-------- Dataset records

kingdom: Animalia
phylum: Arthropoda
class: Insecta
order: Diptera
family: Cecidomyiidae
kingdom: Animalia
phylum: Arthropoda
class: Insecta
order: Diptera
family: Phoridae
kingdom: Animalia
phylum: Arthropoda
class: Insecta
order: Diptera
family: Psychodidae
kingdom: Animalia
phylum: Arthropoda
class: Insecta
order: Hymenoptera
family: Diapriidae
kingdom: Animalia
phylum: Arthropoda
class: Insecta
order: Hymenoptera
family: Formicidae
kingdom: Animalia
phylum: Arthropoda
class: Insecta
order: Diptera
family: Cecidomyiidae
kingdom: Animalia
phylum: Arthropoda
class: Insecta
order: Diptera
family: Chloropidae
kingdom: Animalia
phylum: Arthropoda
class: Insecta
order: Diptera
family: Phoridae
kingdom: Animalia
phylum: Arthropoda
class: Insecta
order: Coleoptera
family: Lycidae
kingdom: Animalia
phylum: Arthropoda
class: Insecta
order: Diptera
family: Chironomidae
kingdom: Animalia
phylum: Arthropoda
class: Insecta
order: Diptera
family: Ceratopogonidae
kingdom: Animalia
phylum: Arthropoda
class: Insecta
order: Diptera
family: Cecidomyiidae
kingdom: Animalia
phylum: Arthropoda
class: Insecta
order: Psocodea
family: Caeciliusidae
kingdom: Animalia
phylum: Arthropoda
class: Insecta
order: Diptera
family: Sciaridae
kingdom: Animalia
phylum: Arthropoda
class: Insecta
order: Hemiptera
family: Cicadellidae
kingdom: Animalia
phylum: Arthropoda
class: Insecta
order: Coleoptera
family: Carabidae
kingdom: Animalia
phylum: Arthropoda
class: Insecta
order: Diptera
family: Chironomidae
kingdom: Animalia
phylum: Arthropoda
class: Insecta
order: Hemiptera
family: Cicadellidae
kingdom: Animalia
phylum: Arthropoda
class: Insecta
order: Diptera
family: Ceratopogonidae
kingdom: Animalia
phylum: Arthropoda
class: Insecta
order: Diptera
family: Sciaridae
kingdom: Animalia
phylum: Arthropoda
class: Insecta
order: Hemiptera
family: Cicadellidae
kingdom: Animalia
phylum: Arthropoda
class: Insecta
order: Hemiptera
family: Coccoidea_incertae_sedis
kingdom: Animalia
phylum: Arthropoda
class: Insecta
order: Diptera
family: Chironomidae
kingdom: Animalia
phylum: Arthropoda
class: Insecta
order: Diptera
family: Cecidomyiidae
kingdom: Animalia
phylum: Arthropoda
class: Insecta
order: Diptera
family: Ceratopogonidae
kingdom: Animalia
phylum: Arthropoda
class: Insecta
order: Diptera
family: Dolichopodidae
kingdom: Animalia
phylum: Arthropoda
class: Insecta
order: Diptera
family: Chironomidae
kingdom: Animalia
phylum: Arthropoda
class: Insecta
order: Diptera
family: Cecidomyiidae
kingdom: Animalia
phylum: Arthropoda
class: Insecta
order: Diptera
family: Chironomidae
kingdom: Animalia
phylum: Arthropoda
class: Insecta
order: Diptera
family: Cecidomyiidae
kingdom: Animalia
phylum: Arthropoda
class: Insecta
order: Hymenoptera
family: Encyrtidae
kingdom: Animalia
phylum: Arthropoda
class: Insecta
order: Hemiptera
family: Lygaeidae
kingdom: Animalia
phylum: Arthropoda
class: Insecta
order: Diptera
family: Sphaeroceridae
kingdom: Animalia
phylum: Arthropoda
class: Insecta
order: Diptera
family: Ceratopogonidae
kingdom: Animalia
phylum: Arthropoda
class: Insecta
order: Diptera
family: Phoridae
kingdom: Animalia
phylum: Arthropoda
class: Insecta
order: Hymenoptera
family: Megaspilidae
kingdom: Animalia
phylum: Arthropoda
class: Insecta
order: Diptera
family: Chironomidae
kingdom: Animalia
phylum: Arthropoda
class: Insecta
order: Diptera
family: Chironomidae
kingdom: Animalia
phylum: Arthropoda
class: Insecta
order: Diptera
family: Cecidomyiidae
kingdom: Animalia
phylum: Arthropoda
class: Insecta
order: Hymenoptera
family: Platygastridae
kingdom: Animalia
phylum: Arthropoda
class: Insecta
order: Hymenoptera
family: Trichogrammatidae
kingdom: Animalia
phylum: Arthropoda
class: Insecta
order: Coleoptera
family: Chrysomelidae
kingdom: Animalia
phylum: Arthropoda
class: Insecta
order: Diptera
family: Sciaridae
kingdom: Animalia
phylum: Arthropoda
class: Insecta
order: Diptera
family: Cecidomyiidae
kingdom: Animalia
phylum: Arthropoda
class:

----------------

Aim:
Convert the lines of all the entries above into one numbered list, leaving out any blank lines.

Worked answer:
1. kingdom: Animalia
2. phylum: Arthropoda
3. class: Insecta
4. order: Diptera
5. family: Cecidomyiidae
6. kingdom: Animalia
7. phylum: Arthropoda
8. class: Insecta
9. order: Diptera
10. family: Phoridae
11. kingdom: Animalia
12. phylum: Arthropoda
13. class: Insecta
14. order: Diptera
15. family: Psychodidae
16. kingdom: Animalia
17. phylum: Arthropoda
18. class: Insecta
19. order: Hymenoptera
20. family: Diapriidae
21. kingdom: Animalia
22. phylum: Arthropoda
23. class: Insecta
24. order: Hymenoptera
25. family: Formicidae
26. kingdom: Animalia
27. phylum: Arthropoda
28. class: Insecta
29. order: Diptera
30. family: Cecidomyiidae
31. kingdom: Animalia
32. phylum: Arthropoda
33. class: Insecta
34. order: Diptera
35. family: Chloropidae
36. kingdom: Animalia
37. phylum: Arthropoda
38. class: Insecta
39. order: Diptera
40. family: Phoridae
41. kingdom: Animalia
42. phylum: Arthropoda
43. class: Insecta
44. order: Coleoptera
45. family: Lycidae
46. kingdom: Animalia
47. phylum: Arthropoda
48. class: Insecta
49. order: Diptera
50. family: Chironomidae
51. kingdom: Animalia
52. phylum: Arthropoda
53. class: Insecta
54. order: Diptera
55. family: Ceratopogonidae
56. kingdom: Animalia
57. phylum: Arthropoda
58. class: Insecta
59. order: Diptera
60. family: Cecidomyiidae
61. kingdom: Animalia
62. phylum: Arthropoda
63. class: Insecta
64. order: Psocodea
65. family: Caeciliusidae
66. kingdom: Animalia
67. phylum: Arthropoda
68. class: Insecta
69. order: Diptera
70. family: Sciaridae
71. kingdom: Animalia
72. phylum: Arthropoda
73. class: Insecta
74. order: Hemiptera
75. family: Cicadellidae
76. kingdom: Animalia
77. phylum: Arthropoda
78. class: Insecta
79. order: Coleoptera
80. family: Carabidae
81. kingdom: Animalia
82. phylum: Arthropoda
83. class: Insecta
84. order: Diptera
85. family: Chironomidae
86. kingdom: Animalia
87. phylum: Arthropoda
88. class: Insecta
89. order: Hemiptera
90. family: Cicadellidae
91. kingdom: Animalia
92. phylum: Arthropoda
93. class: Insecta
94. order: Diptera
95. family: Ceratopogonidae
96. kingdom: Animalia
97. phylum: Arthropoda
98. class: Insecta
99. order: Diptera
100. family: Sciaridae
101. kingdom: Animalia
102. phylum: Arthropoda
103. class: Insecta
104. order: Hemiptera
105. family: Cicadellidae
106. kingdom: Animalia
107. phylum: Arthropoda
108. class: Insecta
109. order: Hemiptera
110. family: Coccoidea_incertae_sedis
111. kingdom: Animalia
112. phylum: Arthropoda
113. class: Insecta
114. order: Diptera
115. family: Chironomidae
116. kingdom: Animalia
117. phylum: Arthropoda
118. class: Insecta
119. order: Diptera
120. family: Cecidomyiidae
121. kingdom: Animalia
122. phylum: Arthropoda
123. class: Insecta
124. order: Diptera
125. family: Ceratopogonidae
126. kingdom: Animalia
127. phylum: Arthropoda
128. class: Insecta
129. order: Diptera
130. family: Dolichopodidae
131. kingdom: Animalia
132. phylum: Arthropoda
133. class: Insecta
134. order: Diptera
135. family: Chironomidae
136. kingdom: Animalia
137. phylum: Arthropoda
138. class: Insecta
139. order: Diptera
140. family: Cecidomyiidae
141. kingdom: Animalia
142. phylum: Arthropoda
143. class: Insecta
144. order: Diptera
145. family: Chironomidae
146. kingdom: Animalia
147. phylum: Arthropoda
148. class: Insecta
149. order: Diptera
150. family: Cecidomyiidae
151. kingdom: Animalia
152. phylum: Arthropoda
153. class: Insecta
154. order: Hymenoptera
155. family: Encyrtidae
156. kingdom: Animalia
157. phylum: Arthropoda
158. class: Insecta
159. order: Hemiptera
160. family: Lygaeidae
161. kingdom: Animalia
162. phylum: Arthropoda
163. class: Insecta
164. order: Diptera
165. family: Sphaeroceridae
166. kingdom: Animalia
167. phylum: Arthropoda
168. class: Insecta
169. order: Diptera
170. family: Ceratopogonidae
171. kingdom: Animalia
172. phylum: Arthropoda
173. class: Insecta
174. order: Diptera
175. family: Phoridae
176. kingdom: Animalia
177. phylum: Arthropoda
178. class: Insecta
179. order: Hymenoptera
180. family: Megaspilidae
181. kingdom: Animalia
182. phylum: Arthropoda
183. class: Insecta
184. order: Diptera
185. family: Chironomidae
186. kingdom: Animalia
187. phylum: Arthropoda
188. class: Insecta
189. order: Diptera
190. family: Chironomidae
191. kingdom: Animalia
192. phylum: Arthropoda
193. class: Insecta
194. order: Diptera
195. family: Cecidomyiidae
196. kingdom: Animalia
197. phylum: Arthropoda
198. class: Insecta
199. order: Hymenoptera
200. family: Platygastridae
201. kingdom: Animalia
202. phylum: Arthropoda
203. class: Insecta
204. order: Hymenoptera
205. family: Trichogrammatidae
206. kingdom: Animalia
207. phylum: Arthropoda
208. class: Insecta
209. order: Coleoptera
210. family: Chrysomelidae
211. kingdom: Animalia
212. phylum: Arthropoda
213. class: Insecta
214. order: Diptera
215. family: Sciaridae
216. kingdom: Animalia
217. phylum: Arthropoda
218. class: Insecta
219. order: Diptera
220. family: Cecidomyiidae
221. kingdom: Animalia
222. phylum: Arthropoda
223. class:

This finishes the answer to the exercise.